The opportunity came recently when I stumbled across People Live Still in Cashtown Corners, a short novel (just more than 200 pages) that was recently released by Toronto-based ChiZine Publications. It’s the story of Bob Clark, the unassuming owner of the Sunoco station in Cashtown Corners – essentially an intesection in southern Ontario – who has trouble interacting with other people. The novel begins as Bob services a woman driving a silver 2005 Corolla. He fills up her gas tank, cleans her windshield, and then he pulls her from the car and kills her.

 

A little later, Bob nonchalantly explains to a teenaged kid named Jeremy who works at the station part-time what he did and shows him the corpse, which he stashed away in his trailer out back:

 

“It is what it is. That’s her car out there and, well, that's her right there.”

 

Jeremy looks at the woman again. There's a few flies dipping in and out of the back of her skull.

 

“What happened to her?”

 

I feel a little uncomfortable.

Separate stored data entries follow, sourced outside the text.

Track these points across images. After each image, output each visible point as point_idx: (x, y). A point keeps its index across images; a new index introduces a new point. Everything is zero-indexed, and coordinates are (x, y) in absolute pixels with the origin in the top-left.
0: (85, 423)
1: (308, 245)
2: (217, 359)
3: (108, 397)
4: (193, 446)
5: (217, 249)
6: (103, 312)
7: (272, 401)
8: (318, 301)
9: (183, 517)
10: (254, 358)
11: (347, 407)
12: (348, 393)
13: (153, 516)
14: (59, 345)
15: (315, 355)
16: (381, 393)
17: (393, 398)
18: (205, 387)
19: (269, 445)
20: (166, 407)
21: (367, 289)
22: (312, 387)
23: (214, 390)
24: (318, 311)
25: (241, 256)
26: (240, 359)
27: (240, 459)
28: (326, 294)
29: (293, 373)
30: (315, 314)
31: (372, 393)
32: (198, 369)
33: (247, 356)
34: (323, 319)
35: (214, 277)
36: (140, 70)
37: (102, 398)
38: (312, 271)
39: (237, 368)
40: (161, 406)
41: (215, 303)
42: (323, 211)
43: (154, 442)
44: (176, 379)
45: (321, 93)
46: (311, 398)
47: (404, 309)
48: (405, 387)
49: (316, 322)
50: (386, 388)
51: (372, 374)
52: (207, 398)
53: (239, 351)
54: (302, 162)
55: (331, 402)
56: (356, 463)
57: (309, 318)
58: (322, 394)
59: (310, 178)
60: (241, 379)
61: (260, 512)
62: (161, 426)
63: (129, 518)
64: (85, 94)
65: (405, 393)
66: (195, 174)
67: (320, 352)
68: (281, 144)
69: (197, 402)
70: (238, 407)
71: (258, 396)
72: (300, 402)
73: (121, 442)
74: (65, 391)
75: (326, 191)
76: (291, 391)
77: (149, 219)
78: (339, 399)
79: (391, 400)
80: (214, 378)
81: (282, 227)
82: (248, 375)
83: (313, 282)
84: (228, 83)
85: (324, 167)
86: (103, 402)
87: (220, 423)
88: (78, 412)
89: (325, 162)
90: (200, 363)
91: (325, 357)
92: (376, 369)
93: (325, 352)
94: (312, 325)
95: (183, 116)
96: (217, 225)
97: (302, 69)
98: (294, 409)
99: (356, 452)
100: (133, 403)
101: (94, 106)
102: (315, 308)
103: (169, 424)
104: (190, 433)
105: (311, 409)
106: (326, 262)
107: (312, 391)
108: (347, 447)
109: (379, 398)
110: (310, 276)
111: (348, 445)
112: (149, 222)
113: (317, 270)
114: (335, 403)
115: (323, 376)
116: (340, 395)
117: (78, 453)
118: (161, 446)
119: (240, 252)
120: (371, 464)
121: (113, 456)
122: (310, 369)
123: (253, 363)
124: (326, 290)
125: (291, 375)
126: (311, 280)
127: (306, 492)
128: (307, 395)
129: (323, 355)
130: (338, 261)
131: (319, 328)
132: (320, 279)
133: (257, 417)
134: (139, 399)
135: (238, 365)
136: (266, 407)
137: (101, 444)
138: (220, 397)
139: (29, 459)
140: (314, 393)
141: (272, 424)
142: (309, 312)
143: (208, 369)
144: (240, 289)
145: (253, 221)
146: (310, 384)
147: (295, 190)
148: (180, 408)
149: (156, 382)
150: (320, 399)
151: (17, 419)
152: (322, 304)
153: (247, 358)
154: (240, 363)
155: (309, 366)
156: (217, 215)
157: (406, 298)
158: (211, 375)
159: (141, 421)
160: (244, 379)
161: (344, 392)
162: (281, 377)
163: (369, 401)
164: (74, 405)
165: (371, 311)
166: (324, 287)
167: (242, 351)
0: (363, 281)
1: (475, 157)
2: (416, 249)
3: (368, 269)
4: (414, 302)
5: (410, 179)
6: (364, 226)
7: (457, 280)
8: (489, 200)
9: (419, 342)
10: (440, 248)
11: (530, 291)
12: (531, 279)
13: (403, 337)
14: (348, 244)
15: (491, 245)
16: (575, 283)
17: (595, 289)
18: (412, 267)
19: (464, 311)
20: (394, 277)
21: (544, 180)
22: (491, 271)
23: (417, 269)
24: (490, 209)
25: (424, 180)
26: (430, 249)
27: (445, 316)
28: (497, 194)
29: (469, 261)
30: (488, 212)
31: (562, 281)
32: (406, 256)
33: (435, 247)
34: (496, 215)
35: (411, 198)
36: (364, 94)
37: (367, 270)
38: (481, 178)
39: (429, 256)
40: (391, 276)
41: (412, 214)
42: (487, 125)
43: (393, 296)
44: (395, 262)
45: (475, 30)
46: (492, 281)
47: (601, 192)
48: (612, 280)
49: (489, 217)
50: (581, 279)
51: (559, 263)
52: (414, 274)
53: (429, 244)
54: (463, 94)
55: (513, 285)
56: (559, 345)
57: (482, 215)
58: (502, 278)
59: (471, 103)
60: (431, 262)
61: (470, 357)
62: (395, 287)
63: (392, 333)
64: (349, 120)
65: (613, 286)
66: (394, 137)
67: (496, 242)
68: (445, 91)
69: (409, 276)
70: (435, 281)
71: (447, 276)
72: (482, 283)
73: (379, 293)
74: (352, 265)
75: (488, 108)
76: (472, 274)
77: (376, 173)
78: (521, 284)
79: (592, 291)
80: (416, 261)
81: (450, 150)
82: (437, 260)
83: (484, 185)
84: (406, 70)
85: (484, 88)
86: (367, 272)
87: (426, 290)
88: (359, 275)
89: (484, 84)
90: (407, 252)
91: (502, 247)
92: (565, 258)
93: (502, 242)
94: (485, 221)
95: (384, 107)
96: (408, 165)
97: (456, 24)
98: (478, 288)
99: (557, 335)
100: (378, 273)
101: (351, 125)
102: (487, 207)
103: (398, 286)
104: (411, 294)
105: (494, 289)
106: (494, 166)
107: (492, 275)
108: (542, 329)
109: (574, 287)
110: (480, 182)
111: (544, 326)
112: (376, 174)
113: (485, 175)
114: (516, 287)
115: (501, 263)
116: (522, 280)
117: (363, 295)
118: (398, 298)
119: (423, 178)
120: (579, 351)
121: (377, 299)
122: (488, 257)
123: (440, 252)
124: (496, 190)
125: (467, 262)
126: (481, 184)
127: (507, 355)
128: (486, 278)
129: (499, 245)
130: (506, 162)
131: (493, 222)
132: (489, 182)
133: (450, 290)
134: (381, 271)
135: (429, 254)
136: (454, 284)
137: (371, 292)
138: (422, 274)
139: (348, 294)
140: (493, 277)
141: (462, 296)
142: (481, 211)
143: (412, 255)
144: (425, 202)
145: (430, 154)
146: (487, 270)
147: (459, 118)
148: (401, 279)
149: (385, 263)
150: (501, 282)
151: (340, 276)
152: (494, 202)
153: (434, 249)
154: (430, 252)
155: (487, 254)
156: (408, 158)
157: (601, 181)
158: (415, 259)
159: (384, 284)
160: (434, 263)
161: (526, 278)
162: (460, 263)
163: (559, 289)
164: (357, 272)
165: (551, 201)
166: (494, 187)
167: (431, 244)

I wasn't really planning to lay it all out like this.

 

“Well, I hate to say this but I killed her.”

 

Jeremy nods slowly. He's starting to take this in and I'm relieved.

 

“Don't ask me why. Anything I say is just gonna sound ridiculous.”

 

I rub my hand in my hair. I want to appear frustrated.

 

“Things just got out of control...”

 

 

 After spending a few days in the house with the bodies, he decides to bring them outside and hide them in compost heaps out back:

 

“I prop the kitchen door open. The bodies have their own little carry bags. And the route is conveniently marked by a wide red line. I will clean up outside when I’m done. Or not. Let the sun and the flies and the creatures of the night suck the pudding up until they’re full. That’s what I’ll do…”

 

 

During Bob’s time in the house, he falls into delusion and contemplates his life, the inevitable consequences of his actions, and experiences numerous revelations, namely how to finally live his life...

 

 

 

Reading this novel by Tony Burgess was very much like my bookstore conversations with customers who may not have been completely sane – and after finishing People Live Still in Cashtown Corners, you won’t know whether to applaud Burgess’ impressively large literary cohones or arrange to have him committed to the nearest mental health facility…

 

 

Paul Goat Allen has been a full-time book reviewer specializing in genre fiction for almost the last two decades and has written more than 6,000 reviews for companies like Publishers Weekly, The Chicago Tribune, and BarnesandNoble.com. In his free time, he reads.

Comments
by ‎01-16-2011 09:35 PM - edited ‎01-16-2011 09:39 PM

Due to this book's gruesome content, I doubt if I'll ever read it. It just sounds too relentlessly dark for me. But, the passages you quote are poetic and lyrical. A part of me shakes her head at the waste of such prose on the gruesome subject matter, while the other questions whether that insane and relentless blackness compliments the lyricism of the prose. This is a great review Paul. Not many people can make a 'black' book sound so good.